University of Kentucky economist and Bluegrass Institute Board of Scholars chairman John Garen, Ph.D., will speak on the minimum wage at the monthly WROCK meeting on Wednesday at 11:30 a.m. (rsvp@wrock.ws) at The Campbell House, 1375 S. Broadway, Lexington, 40504.

The Kentucky House of Representatives passed a hugely business-unfriendly mandate by a 54-44 vote that would force the commonwealth’s small businesses to increase the minimum wage from the current $7.25 to a whopping $10.10 per hour. The state Senate is expected to kill the bill.

House Speaker Greg Stumbo, D-Prestonsburg, said the bill will “have an enormous impact on the working men and women who are doing everything they can to keep their families going on minimum wage.”

But will this measure really help or hurt low-skilled, lower-income and younger workers?

Garen will answer the question: “Does raising the minimum wage grow jobs and cut poverty?”

In a Bluegrass Beacon column on the fallacies behind proposals to hike the minimum wage, I wrote:

Supporters believe poverty would disappear like a bad dream upon awakening if employers were forced to pay higher hourly wages. Perhaps these pillow-clutchers require that sort of fairy tale to rest easy when forcing such economic nightmares upon business owners.

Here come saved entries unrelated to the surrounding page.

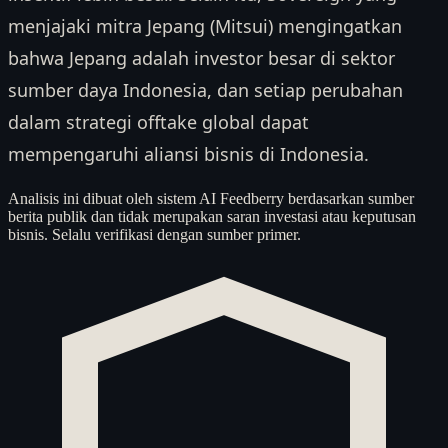
menjajaki mitra Jepang (Mitsui) mengingatkan
bahwa Jepang adalah investor besar di sektor
sumber daya Indonesia, dan setiap perubahan
dalam strategi offtake global dapat
mempengaruhi aliansi bisnis di Indonesia.
Analisis ini dibuat oleh sistem AI Feedberry berdasarkan sumber
berita publik dan tidak merupakan saran investasi atau keputusan
bisnis. Selalu verifikasi dengan sumber primer.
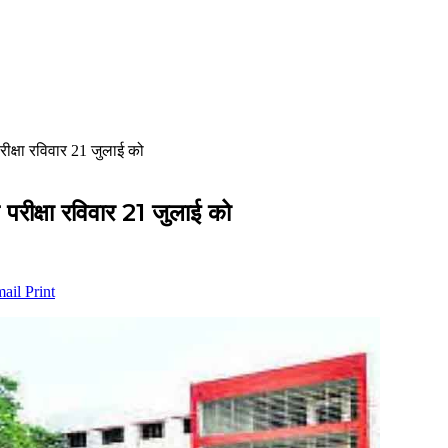
परीक्षा रविवार 21 जुलाई को
न परीक्षा रविवार 21 जुलाई को
mail
Print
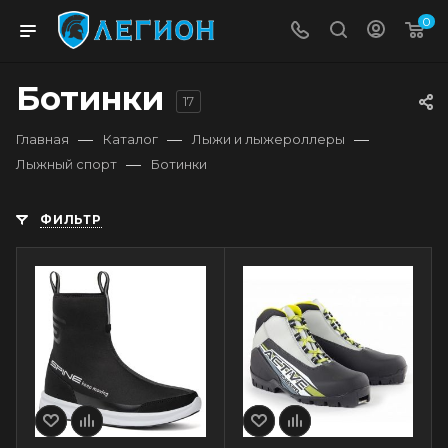
0
Ботинки
17
—
—
—
Главная
Каталог
Лыжи и лыжероллеры
—
Лыжный спорт
Ботинки
ФИЛЬТР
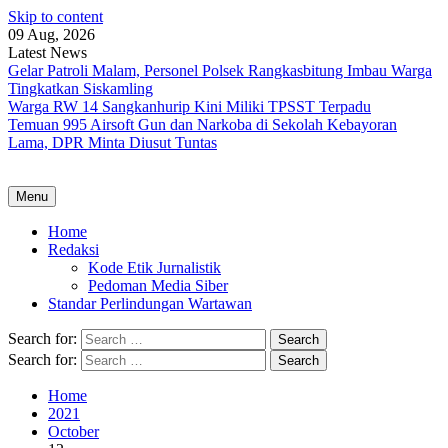
Skip to content
09 Aug, 2026
Latest News
Gelar Patroli Malam, Personel Polsek Rangkasbitung Imbau Warga
Tingkatkan Siskamling
Warga RW 14 Sangkanhurip Kini Miliki TPSST Terpadu
Temuan 995 Airsoft Gun dan Narkoba di Sekolah Kebayoran
Lama, DPR Minta Diusut Tuntas
Menu
Home
Redaksi
Kode Etik Jurnalistik
Pedoman Media Siber
Standar Perlindungan Wartawan
Search for:
Search for:
Home
2021
October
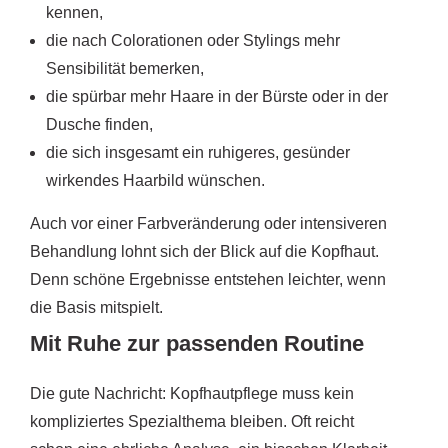
kennen,
die nach Colorationen oder Stylings mehr
Sensibilität bemerken,
die spürbar mehr Haare in der Bürste oder in der
Dusche finden,
die sich insgesamt ein ruhigeres, gesünder
wirkendes Haarbild wünschen.
Auch vor einer Farbveränderung oder intensiveren
Behandlung lohnt sich der Blick auf die Kopfhaut.
Denn schöne Ergebnisse entstehen leichter, wenn
die Basis mitspielt.
Mit Ruhe zur passenden Routine
Die gute Nachricht: Kopfhautpflege muss kein
kompliziertes Spezialthema bleiben. Oft reicht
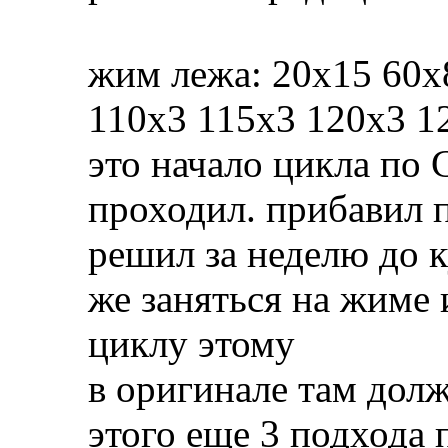
жим лежа: 20х15 60х
110х3 115х3 120х3 1
это начало цикла по 
проходил. прибавил п
решил за неделю до к
же заняться на жиме 
циклу этому
в оригинале там дол
этого еще 3 подхода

However, we must not allow Mr. Sandman to lull us into a dream-world where raising the price of labor will magically have zero effect on employment.

The age-old economic argument against minimum-wage mandates still holds: products and services that cost more will be purchased less. If the cost of hiring workers artificially climbs by government fiat, then less labor will be “purchased” by employers; this means more unemployment.

Yet those sent to unemployment lines as a result are the very workers politicians claim raising the minimum wage will help.